_Supplied data_
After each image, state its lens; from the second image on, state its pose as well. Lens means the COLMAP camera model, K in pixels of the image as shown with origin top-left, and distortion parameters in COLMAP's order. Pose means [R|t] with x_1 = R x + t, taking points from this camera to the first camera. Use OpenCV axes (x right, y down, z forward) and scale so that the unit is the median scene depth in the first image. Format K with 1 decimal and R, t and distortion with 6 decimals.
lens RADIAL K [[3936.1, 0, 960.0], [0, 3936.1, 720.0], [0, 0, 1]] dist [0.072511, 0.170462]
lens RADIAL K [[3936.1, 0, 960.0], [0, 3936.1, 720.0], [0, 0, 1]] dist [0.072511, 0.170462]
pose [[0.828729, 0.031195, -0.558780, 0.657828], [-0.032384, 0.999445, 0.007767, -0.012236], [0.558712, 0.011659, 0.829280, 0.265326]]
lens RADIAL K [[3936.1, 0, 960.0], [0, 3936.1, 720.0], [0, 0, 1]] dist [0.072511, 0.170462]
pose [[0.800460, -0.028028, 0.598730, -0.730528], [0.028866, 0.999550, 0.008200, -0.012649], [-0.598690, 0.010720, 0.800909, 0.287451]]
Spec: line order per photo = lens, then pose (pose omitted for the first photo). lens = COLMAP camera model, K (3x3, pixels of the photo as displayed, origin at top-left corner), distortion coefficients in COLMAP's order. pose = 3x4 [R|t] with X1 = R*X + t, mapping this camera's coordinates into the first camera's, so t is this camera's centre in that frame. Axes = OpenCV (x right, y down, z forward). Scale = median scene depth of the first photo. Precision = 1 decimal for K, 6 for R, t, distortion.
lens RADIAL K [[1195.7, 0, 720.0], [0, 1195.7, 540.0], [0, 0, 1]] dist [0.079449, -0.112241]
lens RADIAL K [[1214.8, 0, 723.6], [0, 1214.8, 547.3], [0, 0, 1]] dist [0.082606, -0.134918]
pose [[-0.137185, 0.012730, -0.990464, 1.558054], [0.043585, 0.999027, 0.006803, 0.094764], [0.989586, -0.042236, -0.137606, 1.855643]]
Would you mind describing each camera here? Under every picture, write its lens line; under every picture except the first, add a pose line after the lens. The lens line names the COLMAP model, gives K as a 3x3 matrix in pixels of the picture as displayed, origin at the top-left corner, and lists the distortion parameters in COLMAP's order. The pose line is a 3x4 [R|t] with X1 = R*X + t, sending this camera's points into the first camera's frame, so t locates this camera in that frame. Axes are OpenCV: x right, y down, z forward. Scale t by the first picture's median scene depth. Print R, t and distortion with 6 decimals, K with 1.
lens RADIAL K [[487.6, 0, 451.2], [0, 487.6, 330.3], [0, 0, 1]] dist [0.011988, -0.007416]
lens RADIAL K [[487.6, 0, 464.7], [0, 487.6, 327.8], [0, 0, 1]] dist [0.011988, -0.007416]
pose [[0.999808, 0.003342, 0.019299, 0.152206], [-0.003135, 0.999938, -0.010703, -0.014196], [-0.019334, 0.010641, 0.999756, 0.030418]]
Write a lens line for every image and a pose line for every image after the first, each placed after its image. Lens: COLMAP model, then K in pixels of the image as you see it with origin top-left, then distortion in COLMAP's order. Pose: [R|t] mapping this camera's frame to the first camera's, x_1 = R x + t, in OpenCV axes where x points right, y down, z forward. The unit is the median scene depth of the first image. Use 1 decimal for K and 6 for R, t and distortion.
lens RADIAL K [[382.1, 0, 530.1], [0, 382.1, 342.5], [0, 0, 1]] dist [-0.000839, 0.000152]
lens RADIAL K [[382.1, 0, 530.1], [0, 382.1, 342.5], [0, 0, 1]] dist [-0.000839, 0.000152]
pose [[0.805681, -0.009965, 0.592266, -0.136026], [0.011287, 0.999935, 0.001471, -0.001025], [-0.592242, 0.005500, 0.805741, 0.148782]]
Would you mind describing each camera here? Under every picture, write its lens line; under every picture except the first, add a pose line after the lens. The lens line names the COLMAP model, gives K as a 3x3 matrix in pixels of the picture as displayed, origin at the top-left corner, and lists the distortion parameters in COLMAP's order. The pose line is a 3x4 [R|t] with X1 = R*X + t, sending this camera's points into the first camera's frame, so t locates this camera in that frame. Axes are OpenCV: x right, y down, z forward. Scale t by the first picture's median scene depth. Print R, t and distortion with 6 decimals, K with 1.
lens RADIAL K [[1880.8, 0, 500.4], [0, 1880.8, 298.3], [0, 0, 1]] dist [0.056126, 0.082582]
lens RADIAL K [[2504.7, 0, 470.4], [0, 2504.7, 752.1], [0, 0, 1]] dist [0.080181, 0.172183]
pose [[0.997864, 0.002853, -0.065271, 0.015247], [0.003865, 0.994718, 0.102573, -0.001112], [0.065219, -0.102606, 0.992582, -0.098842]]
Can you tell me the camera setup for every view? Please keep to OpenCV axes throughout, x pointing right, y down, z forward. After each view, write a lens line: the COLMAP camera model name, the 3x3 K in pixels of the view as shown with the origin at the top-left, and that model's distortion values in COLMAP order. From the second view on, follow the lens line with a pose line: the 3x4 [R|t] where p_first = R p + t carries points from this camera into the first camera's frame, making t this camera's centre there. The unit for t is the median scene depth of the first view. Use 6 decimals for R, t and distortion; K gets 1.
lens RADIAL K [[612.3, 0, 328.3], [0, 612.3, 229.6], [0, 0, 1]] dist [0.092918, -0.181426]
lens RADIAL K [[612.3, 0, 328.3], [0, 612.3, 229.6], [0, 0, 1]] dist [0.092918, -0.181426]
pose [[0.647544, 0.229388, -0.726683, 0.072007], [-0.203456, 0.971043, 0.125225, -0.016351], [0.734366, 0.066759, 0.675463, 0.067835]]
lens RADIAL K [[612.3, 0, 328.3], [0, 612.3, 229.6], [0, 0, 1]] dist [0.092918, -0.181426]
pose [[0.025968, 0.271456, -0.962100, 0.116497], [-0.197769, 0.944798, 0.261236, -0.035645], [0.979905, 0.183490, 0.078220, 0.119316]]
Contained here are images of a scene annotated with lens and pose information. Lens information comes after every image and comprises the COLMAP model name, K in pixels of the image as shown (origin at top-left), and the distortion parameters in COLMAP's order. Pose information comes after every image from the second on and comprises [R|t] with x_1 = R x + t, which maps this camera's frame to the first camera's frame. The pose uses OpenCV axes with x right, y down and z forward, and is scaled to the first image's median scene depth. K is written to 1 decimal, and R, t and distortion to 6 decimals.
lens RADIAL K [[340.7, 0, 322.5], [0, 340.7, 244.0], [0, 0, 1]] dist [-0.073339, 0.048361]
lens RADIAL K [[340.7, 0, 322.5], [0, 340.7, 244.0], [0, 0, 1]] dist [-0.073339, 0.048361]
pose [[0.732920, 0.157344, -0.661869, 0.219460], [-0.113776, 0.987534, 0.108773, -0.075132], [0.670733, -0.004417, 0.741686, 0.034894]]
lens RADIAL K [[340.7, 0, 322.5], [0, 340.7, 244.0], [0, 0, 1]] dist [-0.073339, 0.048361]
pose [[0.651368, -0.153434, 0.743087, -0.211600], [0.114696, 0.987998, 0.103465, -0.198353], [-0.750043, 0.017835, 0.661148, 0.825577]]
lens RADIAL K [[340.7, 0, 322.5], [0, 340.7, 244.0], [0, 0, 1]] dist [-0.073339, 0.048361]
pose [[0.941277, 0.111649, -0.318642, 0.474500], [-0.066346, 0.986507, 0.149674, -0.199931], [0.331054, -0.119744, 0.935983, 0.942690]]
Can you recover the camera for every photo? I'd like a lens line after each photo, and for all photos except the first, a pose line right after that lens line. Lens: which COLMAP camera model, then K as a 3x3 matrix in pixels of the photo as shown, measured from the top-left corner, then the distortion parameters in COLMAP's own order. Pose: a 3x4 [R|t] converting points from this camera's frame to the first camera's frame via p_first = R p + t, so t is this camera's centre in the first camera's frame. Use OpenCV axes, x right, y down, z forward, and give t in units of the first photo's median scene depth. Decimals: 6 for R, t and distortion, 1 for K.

_What the task requires_
Starting with the line that contains "Contained here are" and going on through the line that contains "-0.119744, 0.935983, 0.942690]]", give those lines again with "comprises" changed to "consists of" and everything else unchanged.

_Result_
Contained here are images of a scene annotated with lens and pose information. Lens information comes after every image and consists of the COLMAP model name, K in pixels of the image as shown (origin at top-left), and the distortion parameters in COLMAP's order. Pose information comes after every image from the second on and consists of [R|t] with x_1 = R x + t, which maps this camera's frame to the first camera's frame. The pose uses OpenCV axes with x right, y down and z forward, and is scaled to the first image's median scene depth. K is written to 1 decimal, and R, t and distortion to 6 decimals.
lens RADIAL K [[340.7, 0, 322.5], [0, 340.7, 244.0], [0, 0, 1]] dist [-0.073339, 0.048361]
lens RADIAL K [[340.7, 0, 322.5], [0, 340.7, 244.0], [0, 0, 1]] dist [-0.073339, 0.048361]
pose [[0.732920, 0.157344, -0.661869, 0.219460], [-0.113776, 0.987534, 0.108773, -0.075132], [0.670733, -0.004417, 0.741686, 0.034894]]
lens RADIAL K [[340.7, 0, 322.5], [0, 340.7, 244.0], [0, 0, 1]] dist [-0.073339, 0.048361]
pose [[0.651368, -0.153434, 0.743087, -0.211600], [0.114696, 0.987998, 0.103465, -0.198353], [-0.750043, 0.017835, 0.661148, 0.825577]]
lens RADIAL K [[340.7, 0, 322.5], [0, 340.7, 244.0], [0, 0, 1]] dist [-0.073339, 0.048361]
pose [[0.941277, 0.111649, -0.318642, 0.474500], [-0.066346, 0.986507, 0.149674, -0.199931], [0.331054, -0.119744, 0.935983, 0.942690]]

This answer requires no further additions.